When run, this program first prints the sum of x and y (i.e., 5), and then it prints the product (i.e., 6). We see that treat_xy takes a function name as its first parameter. Inside treat_xy, that function is used to actually call the function that was given as input parameter. Therefore, as shown, we may call treat_xy with either sum_xy or prod_xy, depending on whether we want the sum or product of x and y to be calculated.

Functions may also be defined within other functions. It that case, they become local functions, or nested functions, known only to the function inside which they are defined. Functions defined in main are referred to as global functions. A nested function has full access to all variables in the parent function, i.e. the function within which it is defined.

Short functions can be defined in a compact way, using what is known as a lambda function:

f = lambda x, y: x + 2*y

# Equivalent
def f(x, y):
    return x + 2*y

The syntax consists of lambda followed by a series of arguments, colon, and some Python expression resulting in an object to be returned from the function. Lambda functions are particularly convenient as function arguments:

print treat_xy(lambda x, y: x*y, x, y)

Overhead of function calls. Function calls have the downside of slowing down program execution. Usually, it is a good thing to split a program into functions, but in very computing intensive parts, e.g., inside long loops, one must balance the convenience of calling a function and the computational efficiency of avoiding function calls. It is a good rule to develop a program using plenty of functions and then in a later optimization stage, when everything computes correctly, remove function calls that are quantified to slow down the code.
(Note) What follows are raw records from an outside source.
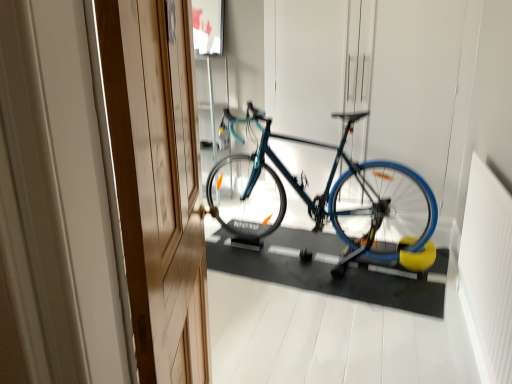
Describe the element at coordinates (157, 182) in the screenshot. The image size is (512, 384). I see `wooden door at left` at that location.

Find the location of a particular element. wooden door at left is located at coordinates (157, 182).

This screenshot has width=512, height=384. Identify the location of shiny blue bicycle at center. (326, 197).

This screenshot has width=512, height=384. What do you see at coordinates (326, 197) in the screenshot?
I see `shiny blue bicycle at center` at bounding box center [326, 197].

From the picture: What is the approximate width of shiny blue bicycle at center?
Here is a little example in IPython where we calculate the CPU time for doing array computations with and without a helper function:

In [1]: import numpy as np

In [2]: a = np.zeros(1000000)

In [3]: def add(a, b):
   ...:     return a + b
   ...:

In [4]: %timeit for i in range(len(a)): a[i] = add(i, i+1)
The slowest run took 16.01 times longer than the fastest.
This could mean that an intermediate result is being cached
1 loops, best of 3: 178 ms per loop

In [5]: %timeit for i in range(len(a)): a[i] = i + (i+1)
10 loops, best of 3: 109 ms per loop

We notice that there is some overhead in function calls. The impact of the overhead reduces quickly with the amount of computational work inside the function.